Suppose you rent a small field in Mpongwe and cultivate your maize. After harvest, will you store your harvest in Mpongwe or you will take it to your homestead in Mpatamatu? This is the scenario in which we have been hoodwinking ourselves that foreigners have come here to develop our country.
In Zambia, we don’t need money; wherever you look there is money! There are only two basic ingredients that we need to stir development in Zambia: Education in form of technology transfer through research and development of local technologies blended with what we can’t do and selfless management or leadership if you want to call it that way. Thereafter, empower the local people to go into productive enterprises.
Who developed Japan? It’s the Japanese. Who developed China? It’s the Chinese. Therefore, why do we want people that have developed their own countries to come and develop our ‘rich’ Zambia? Zambia is so rich that if we were to get the 60 million Japanese to come and settle here and we get the partly 16 million Zambians to go and live in Japan on a swap basis, they will make this country far much better than what Japan is today within a period of five years.
My countrymen, we don’t need loans in this country because we have all the money, all we need is technology (education) and selfless management of the resources.

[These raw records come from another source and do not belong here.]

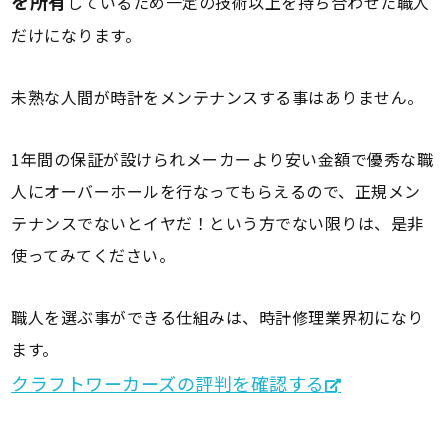
を所有
しているため一定の技術以上を持ち合わせた職人
だけになります。
未熟な人間が時計をメンテナンスする事はありません。
1年間の保証が設けられメーカーより安い金額で優秀な職
人にオーバーホールを行なってもらえるので、正規メン
テナンスでないとイヤだ！という方でない限りは、是非
使ってみてください。
職人を選ぶ事ができる仕組みは、時計修理業界初になり
ます。
クラフトワーカーズの評判を確認する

When we have education and technology, we will develop sustainable policies that will promote localised development and not only thinking about how foreign direct investment will develop this country.

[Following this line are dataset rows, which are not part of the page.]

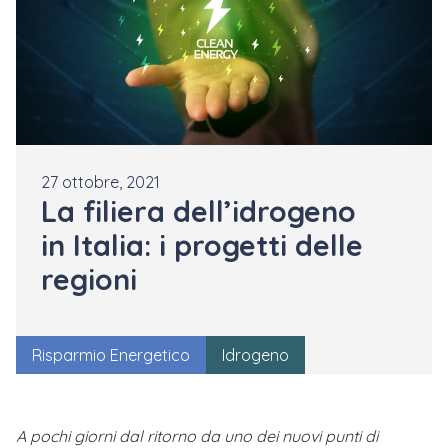
27 ottobre, 2021
La filiera dell’idrogeno
in Italia: i progetti delle
regioni
Risparmio Energetico
Idrogeno
A pochi giorni dal ritorno da uno dei nuovi punti di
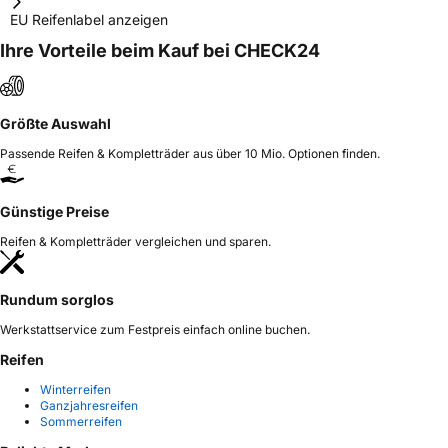
EU Reifenlabel anzeigen
Ihre Vorteile beim Kauf bei CHECK24
Größte Auswahl
Passende Reifen & Kompletträder aus über 10 Mio. Optionen finden.
Günstige Preise
Reifen & Kompletträder vergleichen und sparen.
Rundum sorglos
Werkstattservice zum Festpreis einfach online buchen.
Reifen
Winterreifen
Ganzjahresreifen
Sommerreifen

On the other hand, if we have selfless management, we will manage our resources equitably and so much that the resources we have will go to every citizen in this country. Mind you, we have so many projects that have been working in the agriculture sector, for instance, to try and improve productivity since the early 1980s but productivity has not improved.
Our foreign brothers whom we have put so much faith in to develop this country are getting the money and taking it back to their countries. We are selling mukula logs, yet our children are sitting on the floor, if not the ground, in classrooms. We are complaining of floods in Kanyama, yet the people of Avondale are going for days without water.
We are now implementing taxes on groundwater that will increase cases of cholera and poverty, yet we have so much water 45km away from Lusaka that is wasted into the ocean. We developed Tazama pipeline, which is thousands of miles long, yet we can’t develop even a simple canal from Lake Bangweulu to supply water to Mkushi farm block for irrigation.
Come on people, Zambia will be developed by Zambians and not donors.
The author is an agribusiness practitioner.